- Exercise goal -
Write out again, exactly, the lines below starting at the one with "M131 2282 159" and ending at the one with "M315 154 344 147 400 63 444 60".

(Beginning of Dataset extract)

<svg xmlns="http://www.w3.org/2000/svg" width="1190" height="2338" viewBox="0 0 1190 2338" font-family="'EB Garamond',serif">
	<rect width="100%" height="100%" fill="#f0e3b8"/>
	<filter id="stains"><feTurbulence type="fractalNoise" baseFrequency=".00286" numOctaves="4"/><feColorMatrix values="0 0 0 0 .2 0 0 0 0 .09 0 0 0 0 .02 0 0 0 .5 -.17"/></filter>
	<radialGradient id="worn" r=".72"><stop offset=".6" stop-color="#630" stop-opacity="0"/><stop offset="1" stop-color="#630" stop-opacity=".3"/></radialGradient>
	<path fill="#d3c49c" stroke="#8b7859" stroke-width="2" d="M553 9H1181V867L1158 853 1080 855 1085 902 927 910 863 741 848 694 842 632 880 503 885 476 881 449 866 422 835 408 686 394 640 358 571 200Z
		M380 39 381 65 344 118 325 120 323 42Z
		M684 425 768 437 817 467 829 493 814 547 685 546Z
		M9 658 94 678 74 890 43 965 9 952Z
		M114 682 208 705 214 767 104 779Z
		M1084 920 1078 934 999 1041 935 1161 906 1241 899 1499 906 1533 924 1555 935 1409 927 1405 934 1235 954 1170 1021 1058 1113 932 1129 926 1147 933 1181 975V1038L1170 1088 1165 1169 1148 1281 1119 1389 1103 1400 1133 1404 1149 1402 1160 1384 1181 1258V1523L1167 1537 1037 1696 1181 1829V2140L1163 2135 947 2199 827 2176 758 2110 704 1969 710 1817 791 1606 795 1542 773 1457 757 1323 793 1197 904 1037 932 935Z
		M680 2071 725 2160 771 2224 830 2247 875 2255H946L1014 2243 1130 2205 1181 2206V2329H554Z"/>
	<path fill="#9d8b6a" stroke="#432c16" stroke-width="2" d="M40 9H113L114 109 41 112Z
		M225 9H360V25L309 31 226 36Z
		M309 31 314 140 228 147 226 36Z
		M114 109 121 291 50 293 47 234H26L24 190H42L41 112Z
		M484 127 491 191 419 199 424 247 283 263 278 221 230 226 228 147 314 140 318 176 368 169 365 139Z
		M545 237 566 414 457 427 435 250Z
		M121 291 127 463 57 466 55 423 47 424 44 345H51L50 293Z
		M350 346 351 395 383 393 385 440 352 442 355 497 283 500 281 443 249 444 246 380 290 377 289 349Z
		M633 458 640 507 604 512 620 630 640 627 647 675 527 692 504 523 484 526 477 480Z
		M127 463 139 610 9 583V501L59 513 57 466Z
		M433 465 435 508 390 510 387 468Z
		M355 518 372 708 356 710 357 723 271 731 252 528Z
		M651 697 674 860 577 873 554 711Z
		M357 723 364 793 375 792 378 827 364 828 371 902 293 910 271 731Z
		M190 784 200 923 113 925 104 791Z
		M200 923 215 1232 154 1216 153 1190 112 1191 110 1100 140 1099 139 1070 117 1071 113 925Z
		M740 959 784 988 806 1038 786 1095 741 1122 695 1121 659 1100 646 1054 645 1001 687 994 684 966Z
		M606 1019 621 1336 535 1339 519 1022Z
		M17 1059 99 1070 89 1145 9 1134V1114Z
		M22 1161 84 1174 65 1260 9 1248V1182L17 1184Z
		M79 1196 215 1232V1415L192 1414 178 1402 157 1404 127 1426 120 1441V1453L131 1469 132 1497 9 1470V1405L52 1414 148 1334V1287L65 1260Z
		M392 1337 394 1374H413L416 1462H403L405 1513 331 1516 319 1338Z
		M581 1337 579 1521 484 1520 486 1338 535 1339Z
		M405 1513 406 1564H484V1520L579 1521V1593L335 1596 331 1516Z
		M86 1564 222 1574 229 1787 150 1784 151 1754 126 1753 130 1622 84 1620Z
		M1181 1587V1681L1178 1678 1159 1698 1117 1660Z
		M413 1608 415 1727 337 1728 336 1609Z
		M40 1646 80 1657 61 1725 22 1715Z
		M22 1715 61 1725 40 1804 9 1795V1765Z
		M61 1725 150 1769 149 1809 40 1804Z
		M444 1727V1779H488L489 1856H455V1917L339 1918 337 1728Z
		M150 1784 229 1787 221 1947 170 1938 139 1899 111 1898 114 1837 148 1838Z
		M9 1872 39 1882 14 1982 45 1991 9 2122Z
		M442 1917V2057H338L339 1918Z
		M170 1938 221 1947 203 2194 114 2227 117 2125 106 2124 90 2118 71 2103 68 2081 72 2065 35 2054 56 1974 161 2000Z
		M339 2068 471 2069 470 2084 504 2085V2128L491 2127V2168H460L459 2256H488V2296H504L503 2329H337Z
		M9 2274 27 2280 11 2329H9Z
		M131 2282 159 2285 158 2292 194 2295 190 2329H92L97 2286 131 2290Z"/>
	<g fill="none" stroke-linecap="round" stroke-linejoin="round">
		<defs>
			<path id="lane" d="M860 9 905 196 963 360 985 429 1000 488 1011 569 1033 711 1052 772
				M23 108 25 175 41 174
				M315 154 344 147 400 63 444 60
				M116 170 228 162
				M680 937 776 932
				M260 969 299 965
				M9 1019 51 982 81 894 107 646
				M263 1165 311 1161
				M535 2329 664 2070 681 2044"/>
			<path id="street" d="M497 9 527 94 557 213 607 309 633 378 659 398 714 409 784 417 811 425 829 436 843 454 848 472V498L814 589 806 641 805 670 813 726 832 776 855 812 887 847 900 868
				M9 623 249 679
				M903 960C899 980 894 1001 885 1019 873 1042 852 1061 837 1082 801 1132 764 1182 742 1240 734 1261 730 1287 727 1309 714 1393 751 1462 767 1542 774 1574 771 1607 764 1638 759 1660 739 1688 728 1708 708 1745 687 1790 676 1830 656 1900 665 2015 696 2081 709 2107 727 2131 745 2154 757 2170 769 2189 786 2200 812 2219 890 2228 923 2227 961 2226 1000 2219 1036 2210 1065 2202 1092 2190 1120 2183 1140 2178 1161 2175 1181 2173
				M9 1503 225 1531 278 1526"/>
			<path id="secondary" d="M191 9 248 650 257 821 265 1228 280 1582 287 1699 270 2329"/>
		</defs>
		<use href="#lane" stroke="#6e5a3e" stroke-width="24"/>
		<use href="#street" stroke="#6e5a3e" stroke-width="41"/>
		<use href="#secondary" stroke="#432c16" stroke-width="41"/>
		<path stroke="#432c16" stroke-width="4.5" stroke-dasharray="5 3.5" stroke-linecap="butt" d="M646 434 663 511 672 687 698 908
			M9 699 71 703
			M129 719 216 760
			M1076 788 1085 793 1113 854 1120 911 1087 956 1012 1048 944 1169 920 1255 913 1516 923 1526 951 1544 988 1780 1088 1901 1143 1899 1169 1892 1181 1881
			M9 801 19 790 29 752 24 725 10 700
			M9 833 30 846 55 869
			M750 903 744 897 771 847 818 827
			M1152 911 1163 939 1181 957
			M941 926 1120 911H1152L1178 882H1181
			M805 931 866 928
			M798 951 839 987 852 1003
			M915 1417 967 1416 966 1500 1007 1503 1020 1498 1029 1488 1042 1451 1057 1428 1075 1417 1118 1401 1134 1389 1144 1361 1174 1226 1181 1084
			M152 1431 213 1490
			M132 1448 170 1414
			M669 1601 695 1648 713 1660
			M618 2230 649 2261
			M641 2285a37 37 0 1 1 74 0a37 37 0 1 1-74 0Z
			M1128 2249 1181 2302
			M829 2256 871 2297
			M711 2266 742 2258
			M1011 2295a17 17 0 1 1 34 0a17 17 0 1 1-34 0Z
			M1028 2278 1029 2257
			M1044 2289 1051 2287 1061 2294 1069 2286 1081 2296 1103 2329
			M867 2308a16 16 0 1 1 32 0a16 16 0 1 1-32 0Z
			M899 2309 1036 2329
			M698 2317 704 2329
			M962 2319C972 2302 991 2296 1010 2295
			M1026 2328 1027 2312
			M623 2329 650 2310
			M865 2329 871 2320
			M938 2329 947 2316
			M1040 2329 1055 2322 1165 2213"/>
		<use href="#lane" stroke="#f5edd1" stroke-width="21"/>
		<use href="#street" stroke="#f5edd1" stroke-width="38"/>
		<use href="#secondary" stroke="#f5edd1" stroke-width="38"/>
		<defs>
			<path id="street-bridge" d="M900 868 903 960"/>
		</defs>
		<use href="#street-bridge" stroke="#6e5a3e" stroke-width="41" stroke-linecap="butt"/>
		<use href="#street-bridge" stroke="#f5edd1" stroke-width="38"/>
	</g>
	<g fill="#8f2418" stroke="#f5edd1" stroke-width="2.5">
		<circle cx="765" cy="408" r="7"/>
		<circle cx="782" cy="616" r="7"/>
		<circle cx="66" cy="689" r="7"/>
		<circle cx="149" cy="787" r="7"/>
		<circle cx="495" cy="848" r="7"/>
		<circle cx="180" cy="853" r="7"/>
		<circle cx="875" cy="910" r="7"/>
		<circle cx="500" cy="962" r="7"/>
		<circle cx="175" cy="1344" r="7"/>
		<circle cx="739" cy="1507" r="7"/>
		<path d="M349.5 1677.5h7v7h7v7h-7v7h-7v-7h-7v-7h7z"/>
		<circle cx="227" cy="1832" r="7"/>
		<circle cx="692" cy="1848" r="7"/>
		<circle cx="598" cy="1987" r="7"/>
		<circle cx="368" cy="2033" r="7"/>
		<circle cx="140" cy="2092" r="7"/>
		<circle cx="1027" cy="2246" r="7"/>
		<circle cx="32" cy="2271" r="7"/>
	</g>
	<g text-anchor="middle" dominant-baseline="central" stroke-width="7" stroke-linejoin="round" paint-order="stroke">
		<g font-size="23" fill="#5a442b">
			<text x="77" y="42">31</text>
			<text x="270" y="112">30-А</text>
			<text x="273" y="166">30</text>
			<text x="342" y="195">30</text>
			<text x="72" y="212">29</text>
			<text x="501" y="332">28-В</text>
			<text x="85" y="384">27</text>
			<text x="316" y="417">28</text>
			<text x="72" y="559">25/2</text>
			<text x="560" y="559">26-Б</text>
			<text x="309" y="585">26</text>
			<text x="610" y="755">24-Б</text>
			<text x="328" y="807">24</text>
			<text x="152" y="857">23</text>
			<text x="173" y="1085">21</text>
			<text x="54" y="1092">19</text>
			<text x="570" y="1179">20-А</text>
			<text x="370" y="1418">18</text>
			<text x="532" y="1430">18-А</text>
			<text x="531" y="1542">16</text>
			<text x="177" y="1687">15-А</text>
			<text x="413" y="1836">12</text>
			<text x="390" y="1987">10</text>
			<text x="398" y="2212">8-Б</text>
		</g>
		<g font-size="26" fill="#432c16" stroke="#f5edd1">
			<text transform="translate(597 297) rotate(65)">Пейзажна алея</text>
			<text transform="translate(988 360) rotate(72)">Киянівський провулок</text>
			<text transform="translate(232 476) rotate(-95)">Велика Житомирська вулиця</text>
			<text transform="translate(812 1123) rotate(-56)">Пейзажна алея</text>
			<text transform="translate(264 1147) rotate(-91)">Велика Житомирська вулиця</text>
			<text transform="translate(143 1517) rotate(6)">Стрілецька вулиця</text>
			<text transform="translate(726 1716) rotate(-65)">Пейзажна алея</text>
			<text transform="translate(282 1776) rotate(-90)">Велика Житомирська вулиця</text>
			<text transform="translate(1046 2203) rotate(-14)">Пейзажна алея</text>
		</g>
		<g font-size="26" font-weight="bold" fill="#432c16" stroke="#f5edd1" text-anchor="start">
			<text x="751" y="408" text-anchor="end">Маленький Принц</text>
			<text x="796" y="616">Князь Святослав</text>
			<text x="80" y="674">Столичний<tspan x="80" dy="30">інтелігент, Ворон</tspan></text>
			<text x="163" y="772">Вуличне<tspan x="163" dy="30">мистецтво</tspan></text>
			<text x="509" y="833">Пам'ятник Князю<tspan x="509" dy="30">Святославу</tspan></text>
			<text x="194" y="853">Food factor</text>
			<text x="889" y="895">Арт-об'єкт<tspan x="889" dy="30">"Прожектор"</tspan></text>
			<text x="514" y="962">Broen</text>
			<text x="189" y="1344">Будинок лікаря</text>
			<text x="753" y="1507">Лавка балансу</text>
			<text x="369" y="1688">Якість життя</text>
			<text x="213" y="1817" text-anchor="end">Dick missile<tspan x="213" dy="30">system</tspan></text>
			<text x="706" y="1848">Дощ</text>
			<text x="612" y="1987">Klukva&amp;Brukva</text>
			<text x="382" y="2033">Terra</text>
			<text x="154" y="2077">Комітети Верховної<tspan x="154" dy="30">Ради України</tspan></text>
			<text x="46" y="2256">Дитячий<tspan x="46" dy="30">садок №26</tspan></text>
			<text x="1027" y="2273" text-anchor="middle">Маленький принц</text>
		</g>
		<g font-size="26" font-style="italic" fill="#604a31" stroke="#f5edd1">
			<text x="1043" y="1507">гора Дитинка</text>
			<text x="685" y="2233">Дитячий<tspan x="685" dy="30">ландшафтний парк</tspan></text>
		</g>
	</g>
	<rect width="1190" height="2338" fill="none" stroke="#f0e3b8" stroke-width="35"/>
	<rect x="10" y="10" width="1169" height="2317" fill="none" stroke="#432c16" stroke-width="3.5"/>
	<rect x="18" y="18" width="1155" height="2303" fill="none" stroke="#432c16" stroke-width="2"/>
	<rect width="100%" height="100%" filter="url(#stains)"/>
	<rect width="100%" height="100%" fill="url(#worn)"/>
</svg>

(End of Dataset extract)

- Your solution -
		M131 2282 159 2285 158 2292 194 2295 190 2329H92L97 2286 131 2290Z"/>
	<g fill="none" stroke-linecap="round" stroke-linejoin="round">
		<defs>
			<path id="lane" d="M860 9 905 196 963 360 985 429 1000 488 1011 569 1033 711 1052 772
				M23 108 25 175 41 174
				M315 154 344 147 400 63 444 60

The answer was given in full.